In the books of first and second Samuel we read the story of King David. Many of us have heard stories about David, but there is at least one that we don’t often remember. In 1 Samuel 30, we find David and 600 men who had just returned from fighting alongside Achish the king of the Philistines. As they return home they discover that the Amalekites had raided their town, captured their wives (including two of David’s wives), their children, their livestock, as well as anything of value. After consulting with their priest to find the will of God, David pursues the Amalekite raiding party.
As they hurry to catch up to the raiders however, David finds that two hundred of his men are too exhausted to continue and so he leaves them behind with all their gear, supplies and what is left of their town. David and the four hundred remaining men pursue the Amalekite raiding party and find them celebrating over all the loot that they had plundered. David and his men attack and fight with the Amalekites from dusk that day, until the end of the following day, defeat them, and recapture every single animal, personal belonging, wife and family member.

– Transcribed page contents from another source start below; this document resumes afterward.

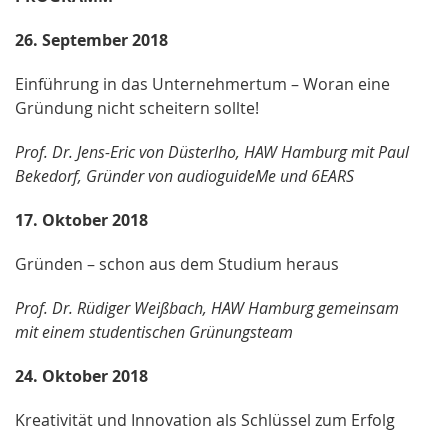
26. September 2018
Einführung in das Unternehmertum – Woran eine
Gründung nicht scheitern sollte!
Prof. Dr. Jens-Eric von Düsterlho, HAW Hamburg mit Paul
Bekedorf, Gründer von audioguideMe und 6EARS
17. Oktober 2018
Gründen – schon aus dem Studium heraus
Prof. Dr. Rüdiger Weißbach, HAW Hamburg gemeinsam
mit einem studentischen Grünungsteam
24. Oktober 2018
Kreativität und Innovation als Schlüssel zum Erfolg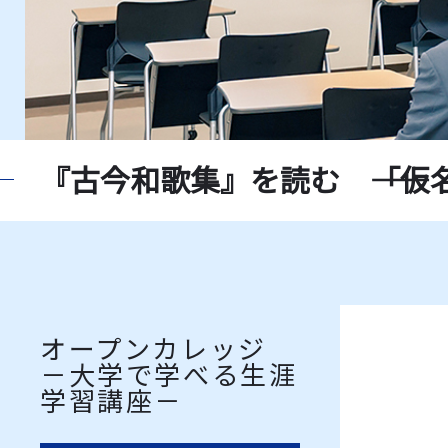
『古今和歌集』を読む ――「仮名
オープンカレッジ
－大学で学べる生涯
学習講座－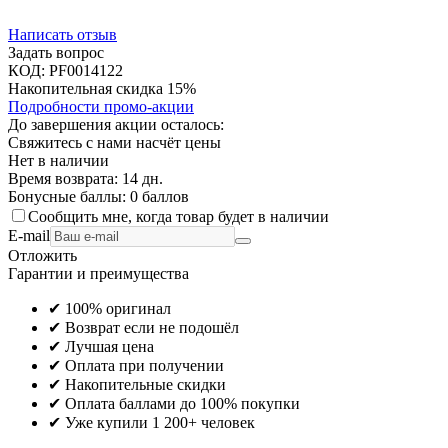
Написать отзыв
Задать вопрос
КОД:
PF0014122
Накопительная скидка 15%
Подробности промо-акции
До завершения акции осталось:
Свяжитесь с нами насчёт цены
Нет в наличии
Время возврата:
14 дн.
Бонусные баллы:
0 баллов
Сообщить мне, когда товар будет в наличии
E-mail
Отложить
Гарантии и преимущества
✔ 100% оригинал
✔ Возврат если не подошёл
✔ Лучшая цена
✔ Оплата при получении
✔ Накопительные скидки
✔ Оплата баллами до 100% покупки
✔ Уже купили 1 200+ человек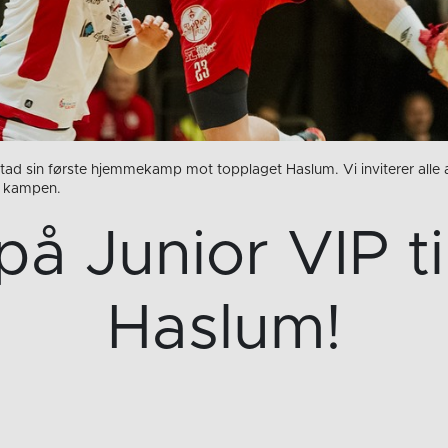
tad sin første hjemmekamp mot topplaget Haslum. Vi inviterer alle
ør kampen.
å Junior VIP ti
Haslum!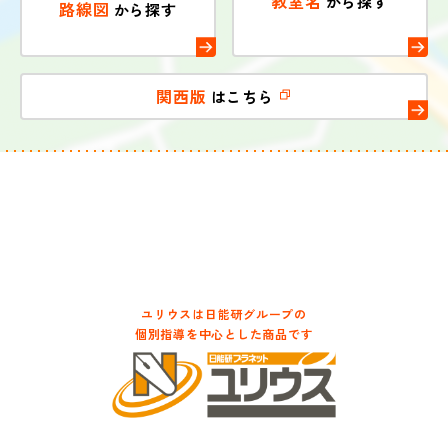
教室名
から探す
路線図
から探す
関西版
はこちら
ユリウスは日能研グループの
個別指導を中心とした商品です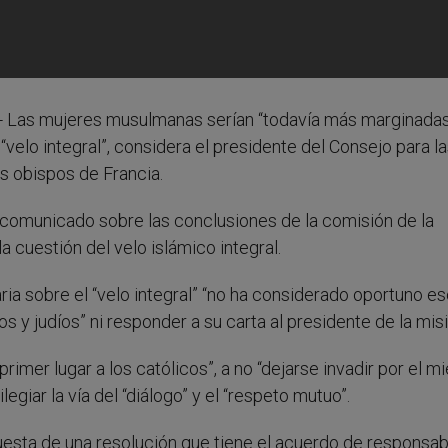
.- Las mujeres musulmanas serían “todavía más marginadas
“velo integral”, considera el presidente del Consejo para l
os obispos de Francia.
 comunicado sobre las conclusiones de la comisión de la
 cuestión del velo islámico integral.
aria sobre el “velo integral” “no ha considerado oportuno e
os y judíos” ni responder a su carta al presidente de la misi
rimer lugar a los católicos”, a no “dejarse invadir por el m
ilegiar la vía del “diálogo” y el “respeto mutuo”.
uesta de una resolución que tiene el acuerdo de responsab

But when they return to their camp, the troublemakers began to stir things up. They argued with David that the two hundred men who were left behind should not receive any of the plunder because they didn’t fight to get it. They argued that these men should get their families back, but receive no share of the loot and plunder that they had taken from the Amalekites.
David fights back. David makes an argument that is important to every single one of us and one that is important to each of you on the football field. David said:
“No, my brothers, you must not do that with what the Lord has given us. He has protected us and delivered into our hands the raiding party that came against us. 24 Who will listen to what you say? The share of the man who stayed with the supplies is to be the same as that of him who went down to the battle. All will share alike.” 25 David made this a statute and ordinance for Israel from that day to this.
It is important to remember that when you win, it isn’t just the superstars and the heroes that win the game. Every member of your team had a part, Every coach, every water boy, every trainer, every teacher you ever had who helped you to earn the grades you needed to play ball, it took the guy on the sidelines who sprained his ankle before the season started, every football booster, every friend who gave you a ride home from practice, every relative, every parent, and every brother or sister that comes to watch you play. As David said, these are the people who “watch the supplies” for you.
When you win, it isn’t just because of the guy who threw the touchdown pass, or who caught the interception, or who made the big tackle. Your victory didn’t come because of the superstars; it took every single one of you.
And that includes the people who just watch the supplies.